Are your children also comfortable with your work?
They see pictures of caskets on my phone all the time. Sometimes, they go with me to events, but they don’t see corpses.
Some people feel it is difficult to do this kind of work without having some spiritual reinforcement. Is that true?
My dad was a Christian; nothing added. All he knew to do was to fast and pray, and he was a member of the choir since when he was six. God is all we have. I think of this work like a calling, in the sense that the underlying thing of what we do is to help people at a very difficult time. The truth is, everybody is going to die. Our relationship does not end with people because they are dead. There is still a duty of care. At the end of the day, somebody has to do it, so why can’t we do it with a lot of excellence and compassion? There is nothing about death, corpses and caskets that is scary.
Does it mean you have never experienced any of the conjectures or experiences where the vehicle conveying a corpse would refuse to move until something was done?

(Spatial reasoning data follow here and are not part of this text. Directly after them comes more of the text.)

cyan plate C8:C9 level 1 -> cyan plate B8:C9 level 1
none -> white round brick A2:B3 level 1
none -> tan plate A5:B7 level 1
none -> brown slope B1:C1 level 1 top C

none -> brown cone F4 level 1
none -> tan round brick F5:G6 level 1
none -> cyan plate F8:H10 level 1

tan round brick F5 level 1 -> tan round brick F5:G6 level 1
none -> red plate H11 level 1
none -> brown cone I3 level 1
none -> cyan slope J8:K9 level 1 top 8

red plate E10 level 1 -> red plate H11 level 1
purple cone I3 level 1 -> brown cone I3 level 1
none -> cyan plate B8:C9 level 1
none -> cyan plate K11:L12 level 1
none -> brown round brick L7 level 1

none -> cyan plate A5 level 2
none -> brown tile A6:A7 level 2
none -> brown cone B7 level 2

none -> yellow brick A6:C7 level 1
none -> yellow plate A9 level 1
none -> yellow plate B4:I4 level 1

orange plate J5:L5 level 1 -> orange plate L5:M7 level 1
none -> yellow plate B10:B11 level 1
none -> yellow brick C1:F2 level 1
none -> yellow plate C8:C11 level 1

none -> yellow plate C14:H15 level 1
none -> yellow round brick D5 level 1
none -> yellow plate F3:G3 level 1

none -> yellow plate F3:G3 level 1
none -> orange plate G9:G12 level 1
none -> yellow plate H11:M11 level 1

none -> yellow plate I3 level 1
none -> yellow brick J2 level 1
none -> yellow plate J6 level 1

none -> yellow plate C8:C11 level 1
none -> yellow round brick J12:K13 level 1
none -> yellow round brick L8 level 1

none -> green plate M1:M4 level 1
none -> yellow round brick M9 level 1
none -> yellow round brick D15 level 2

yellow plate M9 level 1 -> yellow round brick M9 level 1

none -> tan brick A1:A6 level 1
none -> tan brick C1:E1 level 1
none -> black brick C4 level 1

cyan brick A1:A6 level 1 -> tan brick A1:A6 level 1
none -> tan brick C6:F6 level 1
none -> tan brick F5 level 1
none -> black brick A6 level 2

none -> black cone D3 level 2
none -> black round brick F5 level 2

That hasn’t happened to me, but my dad had experienced it before. I wasn’t there, so I wasn’t privy to it, but I heard about it. I’m a born again Christian and that makes a lot of difference. In the foreseeable future, this (funeral service) is what I’ve been called to do. And that is what I want to do. Interestingly, it is not even about the money. The crux of the work is serving people, supporting and helping people.
How has this job impacted your views about life?
Hold nothing tight; everything should be loose in your hands because we are all going to die, just that we don’t know when, unless Jesus comes. There is really nothing that you shouldn’t be able to let go of. People should learn to stay away from anything that could rob them of their peace because once you are dead, that is the end. Everybody looks the same when they are dead, no matter how good looking you were. There is no casket that is the size of a house, so everybody will still be lowered down there. That is why I said it is more of rendering service.
You work mostly on weekends, how do you find time to relax and spend time with your family?
My social life has changed a lot. I can’t even go to all the places I’m invited, so I just trust that my friends and family understand. Any weekend that I’m free, I love to stay with my family and that is exciting. I love to cook. I don’t have as much time as I would have liked to but I still cook. My family is priority. Regardless of how busy I am, I make time for my family. In the schedule of things, God first, then my family and everything else.